It is very hard to find numbers on what it really costs for metadata, but here is one from a Netflix job posting. $6 per movie for “original, descriptive movie and TV episode synopses.”
Here are links to a Hacking Netflix blog posting (likely to remain a valid URL) and to the Netflix job posting (guaranteed to succumb to link rot as soon as the opening
is filled).
The only other published numbers I’ve found are similar, $6.20 to $14.67 per jazz CD depending on the detail in 2003 at the Public Library of Cincinnati and Hamilton County. They were given a collection of 6200 jazz records and were estimating what that gift would cost them. See the article How Much Will It Cost? Making Informed Policy Choices Using Cataloging Standards.
The Netflix numbers are probably closer for an ecommerce or search application. Still, the close agreement in the numbers makes it pretty safe to say “less than $10 per document”.
Remember that the metadata must be updated when the document changes. Maybe “$10 per document per year” is a better number. HP was spending about that much to manage the HP-UX spec (man pages) about ten years ago. That covered all activities, not just metadata.
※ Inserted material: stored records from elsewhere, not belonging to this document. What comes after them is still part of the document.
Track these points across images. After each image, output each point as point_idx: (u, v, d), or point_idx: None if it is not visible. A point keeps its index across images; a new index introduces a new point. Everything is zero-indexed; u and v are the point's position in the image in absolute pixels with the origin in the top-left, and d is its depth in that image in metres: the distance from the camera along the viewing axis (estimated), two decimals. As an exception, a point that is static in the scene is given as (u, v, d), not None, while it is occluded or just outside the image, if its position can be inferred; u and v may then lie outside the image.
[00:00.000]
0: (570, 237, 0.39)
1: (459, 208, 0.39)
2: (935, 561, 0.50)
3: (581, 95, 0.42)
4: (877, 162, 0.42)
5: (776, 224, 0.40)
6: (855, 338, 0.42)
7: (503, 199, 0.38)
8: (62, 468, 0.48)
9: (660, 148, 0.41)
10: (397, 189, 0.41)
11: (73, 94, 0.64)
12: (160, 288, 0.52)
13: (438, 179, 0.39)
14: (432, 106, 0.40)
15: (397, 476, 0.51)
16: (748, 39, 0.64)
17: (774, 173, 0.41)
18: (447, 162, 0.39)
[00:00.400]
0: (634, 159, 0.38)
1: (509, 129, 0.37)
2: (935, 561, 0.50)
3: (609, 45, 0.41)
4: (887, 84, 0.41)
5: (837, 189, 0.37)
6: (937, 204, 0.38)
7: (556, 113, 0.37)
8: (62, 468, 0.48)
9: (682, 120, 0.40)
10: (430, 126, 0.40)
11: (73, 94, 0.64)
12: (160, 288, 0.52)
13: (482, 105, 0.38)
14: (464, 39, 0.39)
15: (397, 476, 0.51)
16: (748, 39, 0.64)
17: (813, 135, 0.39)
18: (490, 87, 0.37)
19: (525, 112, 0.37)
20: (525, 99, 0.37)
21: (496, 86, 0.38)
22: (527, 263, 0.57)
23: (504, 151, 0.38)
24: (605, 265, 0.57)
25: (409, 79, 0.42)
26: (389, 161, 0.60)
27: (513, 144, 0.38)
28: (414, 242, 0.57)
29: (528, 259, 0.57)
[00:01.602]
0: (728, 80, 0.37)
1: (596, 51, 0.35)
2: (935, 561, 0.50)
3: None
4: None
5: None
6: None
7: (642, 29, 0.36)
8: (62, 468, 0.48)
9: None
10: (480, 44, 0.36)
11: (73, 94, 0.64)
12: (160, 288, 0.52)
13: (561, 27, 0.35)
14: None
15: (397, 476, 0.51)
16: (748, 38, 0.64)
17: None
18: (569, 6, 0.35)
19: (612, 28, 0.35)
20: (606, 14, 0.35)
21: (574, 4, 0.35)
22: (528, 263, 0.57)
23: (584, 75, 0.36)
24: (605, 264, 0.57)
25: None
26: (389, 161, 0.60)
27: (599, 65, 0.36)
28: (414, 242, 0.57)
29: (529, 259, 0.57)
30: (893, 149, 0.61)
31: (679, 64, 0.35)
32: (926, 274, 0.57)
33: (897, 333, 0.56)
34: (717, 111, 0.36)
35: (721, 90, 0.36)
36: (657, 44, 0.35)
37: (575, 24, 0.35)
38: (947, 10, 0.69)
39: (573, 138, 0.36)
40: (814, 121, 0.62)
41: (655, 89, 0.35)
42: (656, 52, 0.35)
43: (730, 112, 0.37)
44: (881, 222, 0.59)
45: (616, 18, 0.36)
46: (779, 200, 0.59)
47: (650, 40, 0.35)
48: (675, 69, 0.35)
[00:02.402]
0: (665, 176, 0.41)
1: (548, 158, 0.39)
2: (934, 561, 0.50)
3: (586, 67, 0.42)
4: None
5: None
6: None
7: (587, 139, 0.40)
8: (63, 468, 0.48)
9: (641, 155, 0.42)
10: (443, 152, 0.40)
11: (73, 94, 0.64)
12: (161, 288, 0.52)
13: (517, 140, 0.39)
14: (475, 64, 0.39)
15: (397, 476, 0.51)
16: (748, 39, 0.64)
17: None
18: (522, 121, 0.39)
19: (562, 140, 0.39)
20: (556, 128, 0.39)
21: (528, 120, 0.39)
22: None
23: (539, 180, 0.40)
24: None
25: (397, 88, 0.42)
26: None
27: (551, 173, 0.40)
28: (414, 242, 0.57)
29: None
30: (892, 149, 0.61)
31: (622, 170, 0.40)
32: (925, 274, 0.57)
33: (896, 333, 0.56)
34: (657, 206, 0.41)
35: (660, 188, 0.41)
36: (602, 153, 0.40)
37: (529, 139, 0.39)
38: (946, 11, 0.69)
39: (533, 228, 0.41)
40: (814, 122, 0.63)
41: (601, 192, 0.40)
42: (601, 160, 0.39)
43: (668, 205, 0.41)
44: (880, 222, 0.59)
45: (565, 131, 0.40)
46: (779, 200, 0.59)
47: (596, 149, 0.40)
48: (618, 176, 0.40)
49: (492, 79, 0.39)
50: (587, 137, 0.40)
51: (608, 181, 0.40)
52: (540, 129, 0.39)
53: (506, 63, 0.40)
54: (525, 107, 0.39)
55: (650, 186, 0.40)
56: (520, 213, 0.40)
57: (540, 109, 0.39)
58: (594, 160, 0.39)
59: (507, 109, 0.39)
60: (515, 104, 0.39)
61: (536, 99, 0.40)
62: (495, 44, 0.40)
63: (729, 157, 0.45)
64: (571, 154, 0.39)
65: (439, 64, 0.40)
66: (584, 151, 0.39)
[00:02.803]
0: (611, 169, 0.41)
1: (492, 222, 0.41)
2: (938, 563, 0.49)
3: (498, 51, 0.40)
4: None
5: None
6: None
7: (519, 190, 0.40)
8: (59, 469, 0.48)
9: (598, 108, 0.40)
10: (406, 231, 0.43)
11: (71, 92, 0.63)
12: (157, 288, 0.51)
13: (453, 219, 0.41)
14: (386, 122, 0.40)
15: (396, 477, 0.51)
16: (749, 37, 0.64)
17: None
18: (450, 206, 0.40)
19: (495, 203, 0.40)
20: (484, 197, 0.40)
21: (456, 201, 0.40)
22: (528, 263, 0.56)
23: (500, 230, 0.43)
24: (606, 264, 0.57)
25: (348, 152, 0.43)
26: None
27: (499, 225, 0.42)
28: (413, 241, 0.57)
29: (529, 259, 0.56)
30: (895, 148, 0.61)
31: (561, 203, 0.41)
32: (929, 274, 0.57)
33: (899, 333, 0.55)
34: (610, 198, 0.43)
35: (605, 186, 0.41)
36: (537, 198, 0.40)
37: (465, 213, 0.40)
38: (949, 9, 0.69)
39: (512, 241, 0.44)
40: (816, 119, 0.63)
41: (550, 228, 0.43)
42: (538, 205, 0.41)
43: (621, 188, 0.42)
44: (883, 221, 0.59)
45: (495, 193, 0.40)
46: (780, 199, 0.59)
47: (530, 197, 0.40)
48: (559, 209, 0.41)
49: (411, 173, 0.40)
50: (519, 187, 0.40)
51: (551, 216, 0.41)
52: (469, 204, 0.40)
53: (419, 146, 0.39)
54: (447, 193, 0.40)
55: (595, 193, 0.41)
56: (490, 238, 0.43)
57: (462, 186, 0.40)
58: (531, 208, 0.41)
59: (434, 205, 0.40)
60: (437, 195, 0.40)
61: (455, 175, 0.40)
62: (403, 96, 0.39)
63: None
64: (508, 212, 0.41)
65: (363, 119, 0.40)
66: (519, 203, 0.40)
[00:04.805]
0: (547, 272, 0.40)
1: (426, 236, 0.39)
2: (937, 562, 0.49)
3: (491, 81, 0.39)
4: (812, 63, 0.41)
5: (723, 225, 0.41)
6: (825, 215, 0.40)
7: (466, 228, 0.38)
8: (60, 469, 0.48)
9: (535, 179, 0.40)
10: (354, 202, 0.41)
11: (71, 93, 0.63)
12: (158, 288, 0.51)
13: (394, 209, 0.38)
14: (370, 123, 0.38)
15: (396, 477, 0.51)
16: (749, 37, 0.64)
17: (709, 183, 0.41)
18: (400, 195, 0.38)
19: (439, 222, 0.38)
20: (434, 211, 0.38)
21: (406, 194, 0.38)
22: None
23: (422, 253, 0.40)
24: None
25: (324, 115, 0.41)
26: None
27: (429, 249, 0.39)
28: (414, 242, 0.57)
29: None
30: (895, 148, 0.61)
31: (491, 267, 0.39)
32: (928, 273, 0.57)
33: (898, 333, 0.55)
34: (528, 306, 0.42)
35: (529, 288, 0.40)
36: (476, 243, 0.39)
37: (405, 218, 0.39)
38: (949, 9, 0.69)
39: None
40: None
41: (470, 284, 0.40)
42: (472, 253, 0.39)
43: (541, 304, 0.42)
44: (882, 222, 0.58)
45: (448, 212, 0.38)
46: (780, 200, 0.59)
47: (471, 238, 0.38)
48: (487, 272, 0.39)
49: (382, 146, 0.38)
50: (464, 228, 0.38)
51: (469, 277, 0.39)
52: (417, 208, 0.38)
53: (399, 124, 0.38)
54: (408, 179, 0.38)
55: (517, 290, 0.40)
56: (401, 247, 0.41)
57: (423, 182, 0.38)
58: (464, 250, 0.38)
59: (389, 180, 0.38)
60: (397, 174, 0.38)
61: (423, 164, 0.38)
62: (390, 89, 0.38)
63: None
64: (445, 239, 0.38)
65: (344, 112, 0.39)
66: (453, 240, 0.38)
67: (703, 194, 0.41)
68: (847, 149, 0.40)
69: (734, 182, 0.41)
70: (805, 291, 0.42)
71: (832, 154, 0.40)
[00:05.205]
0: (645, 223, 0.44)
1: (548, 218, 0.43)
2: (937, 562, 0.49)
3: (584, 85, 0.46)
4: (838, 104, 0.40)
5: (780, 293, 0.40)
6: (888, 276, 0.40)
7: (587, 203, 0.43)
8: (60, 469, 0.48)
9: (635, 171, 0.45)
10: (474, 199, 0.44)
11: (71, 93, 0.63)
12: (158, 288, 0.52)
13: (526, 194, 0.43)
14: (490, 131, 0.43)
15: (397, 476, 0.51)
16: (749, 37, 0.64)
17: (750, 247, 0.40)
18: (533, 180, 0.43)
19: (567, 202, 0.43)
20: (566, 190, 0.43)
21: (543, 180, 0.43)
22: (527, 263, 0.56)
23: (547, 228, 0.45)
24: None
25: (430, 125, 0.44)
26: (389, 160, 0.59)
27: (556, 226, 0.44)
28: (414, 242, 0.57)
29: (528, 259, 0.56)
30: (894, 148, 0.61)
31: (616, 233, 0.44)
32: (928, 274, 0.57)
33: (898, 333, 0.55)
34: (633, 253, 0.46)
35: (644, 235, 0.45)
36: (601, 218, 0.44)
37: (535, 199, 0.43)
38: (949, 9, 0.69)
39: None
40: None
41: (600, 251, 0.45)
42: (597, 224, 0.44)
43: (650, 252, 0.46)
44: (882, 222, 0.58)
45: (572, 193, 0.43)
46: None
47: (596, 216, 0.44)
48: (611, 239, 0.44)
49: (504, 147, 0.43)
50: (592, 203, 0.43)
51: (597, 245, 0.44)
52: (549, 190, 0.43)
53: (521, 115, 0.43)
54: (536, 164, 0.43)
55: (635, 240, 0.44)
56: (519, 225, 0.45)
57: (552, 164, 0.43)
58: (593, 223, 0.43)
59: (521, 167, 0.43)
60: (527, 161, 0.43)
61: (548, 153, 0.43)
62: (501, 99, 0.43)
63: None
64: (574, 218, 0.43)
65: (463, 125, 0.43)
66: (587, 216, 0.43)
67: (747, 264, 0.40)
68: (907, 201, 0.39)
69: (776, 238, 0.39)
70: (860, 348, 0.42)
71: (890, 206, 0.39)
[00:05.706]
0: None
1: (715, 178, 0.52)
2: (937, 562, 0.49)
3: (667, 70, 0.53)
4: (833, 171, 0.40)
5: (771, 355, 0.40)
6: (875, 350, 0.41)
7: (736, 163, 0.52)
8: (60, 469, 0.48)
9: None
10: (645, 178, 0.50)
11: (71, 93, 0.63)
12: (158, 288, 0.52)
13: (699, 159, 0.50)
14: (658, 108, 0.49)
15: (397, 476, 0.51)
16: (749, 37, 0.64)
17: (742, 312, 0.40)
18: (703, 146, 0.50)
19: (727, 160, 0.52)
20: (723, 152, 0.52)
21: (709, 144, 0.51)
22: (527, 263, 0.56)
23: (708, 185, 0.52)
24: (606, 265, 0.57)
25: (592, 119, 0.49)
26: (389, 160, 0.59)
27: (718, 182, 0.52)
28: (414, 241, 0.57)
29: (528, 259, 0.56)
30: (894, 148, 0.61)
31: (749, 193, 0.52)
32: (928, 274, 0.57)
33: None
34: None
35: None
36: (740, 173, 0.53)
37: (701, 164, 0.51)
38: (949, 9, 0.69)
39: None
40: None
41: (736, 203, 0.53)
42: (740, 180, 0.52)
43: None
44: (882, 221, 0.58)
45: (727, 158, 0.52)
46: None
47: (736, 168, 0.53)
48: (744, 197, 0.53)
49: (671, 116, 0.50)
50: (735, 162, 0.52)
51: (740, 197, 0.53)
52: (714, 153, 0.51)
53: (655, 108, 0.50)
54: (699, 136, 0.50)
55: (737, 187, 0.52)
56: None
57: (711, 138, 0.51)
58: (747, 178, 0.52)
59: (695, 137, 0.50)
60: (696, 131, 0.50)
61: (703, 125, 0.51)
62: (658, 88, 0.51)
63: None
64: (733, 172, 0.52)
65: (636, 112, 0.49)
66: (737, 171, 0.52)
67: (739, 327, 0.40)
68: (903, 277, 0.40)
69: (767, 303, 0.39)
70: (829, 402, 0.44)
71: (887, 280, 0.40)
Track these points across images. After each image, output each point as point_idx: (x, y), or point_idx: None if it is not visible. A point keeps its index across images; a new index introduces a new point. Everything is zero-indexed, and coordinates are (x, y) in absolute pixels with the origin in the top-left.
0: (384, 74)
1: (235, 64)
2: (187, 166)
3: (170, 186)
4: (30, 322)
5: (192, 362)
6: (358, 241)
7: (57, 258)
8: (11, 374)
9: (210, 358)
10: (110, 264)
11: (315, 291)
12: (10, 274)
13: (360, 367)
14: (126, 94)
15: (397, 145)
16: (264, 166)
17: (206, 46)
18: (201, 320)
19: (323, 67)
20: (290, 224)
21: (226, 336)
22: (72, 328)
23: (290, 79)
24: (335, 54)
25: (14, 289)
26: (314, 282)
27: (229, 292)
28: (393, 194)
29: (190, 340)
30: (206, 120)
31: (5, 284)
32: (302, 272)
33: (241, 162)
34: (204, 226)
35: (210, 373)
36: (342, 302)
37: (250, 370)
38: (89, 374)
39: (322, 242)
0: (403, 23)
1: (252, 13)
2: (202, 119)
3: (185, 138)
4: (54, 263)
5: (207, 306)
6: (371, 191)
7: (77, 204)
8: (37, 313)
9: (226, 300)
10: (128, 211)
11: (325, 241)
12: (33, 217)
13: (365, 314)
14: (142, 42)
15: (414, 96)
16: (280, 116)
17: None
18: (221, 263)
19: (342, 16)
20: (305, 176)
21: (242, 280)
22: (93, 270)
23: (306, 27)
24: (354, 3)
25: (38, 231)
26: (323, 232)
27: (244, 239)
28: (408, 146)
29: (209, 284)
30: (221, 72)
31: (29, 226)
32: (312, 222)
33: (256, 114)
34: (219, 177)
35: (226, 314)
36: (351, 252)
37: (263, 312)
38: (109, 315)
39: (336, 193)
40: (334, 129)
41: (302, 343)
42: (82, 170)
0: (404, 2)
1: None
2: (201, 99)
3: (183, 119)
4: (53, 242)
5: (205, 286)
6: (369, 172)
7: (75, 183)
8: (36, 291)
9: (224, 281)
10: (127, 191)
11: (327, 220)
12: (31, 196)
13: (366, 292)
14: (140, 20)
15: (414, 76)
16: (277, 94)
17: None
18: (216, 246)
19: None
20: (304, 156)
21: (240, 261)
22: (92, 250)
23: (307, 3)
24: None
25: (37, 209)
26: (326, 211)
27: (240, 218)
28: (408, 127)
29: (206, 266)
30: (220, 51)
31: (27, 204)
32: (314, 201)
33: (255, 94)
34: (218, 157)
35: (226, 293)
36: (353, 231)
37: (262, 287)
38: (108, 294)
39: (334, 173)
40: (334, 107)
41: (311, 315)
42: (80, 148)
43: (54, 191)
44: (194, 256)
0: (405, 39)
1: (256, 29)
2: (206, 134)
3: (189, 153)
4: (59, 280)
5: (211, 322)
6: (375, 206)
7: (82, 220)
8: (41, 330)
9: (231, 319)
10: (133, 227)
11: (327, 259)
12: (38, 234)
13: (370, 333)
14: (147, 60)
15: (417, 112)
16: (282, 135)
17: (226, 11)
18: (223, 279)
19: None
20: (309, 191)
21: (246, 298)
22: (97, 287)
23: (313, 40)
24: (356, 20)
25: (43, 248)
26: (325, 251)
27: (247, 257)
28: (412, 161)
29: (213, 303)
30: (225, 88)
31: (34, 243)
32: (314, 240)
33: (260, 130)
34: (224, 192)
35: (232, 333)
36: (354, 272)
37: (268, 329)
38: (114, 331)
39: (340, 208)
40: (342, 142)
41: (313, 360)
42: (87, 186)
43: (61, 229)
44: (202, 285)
The Netflix job posting is for six openings, each with a six week duration. That sounds like a lot of work, but if I assume each writer does three synopses per hour (seems very fast for finished work), that is still only 4300 movies. Metadata is very, very expensive.
I have a couple of other stories without dollars, but still instructive.
One publishing company needed to digitize their back content and planned to start a division in the Philippines with 3000 employees to get it done. They found a different way.
I was consulting with a telecom company, and the CEO asked for metadata on every page in their intranet. They had 4M documents.
One final note, since I work for Netflix. All of the Netflix info here is derived from the job posting. No insider information was required or is included in this post.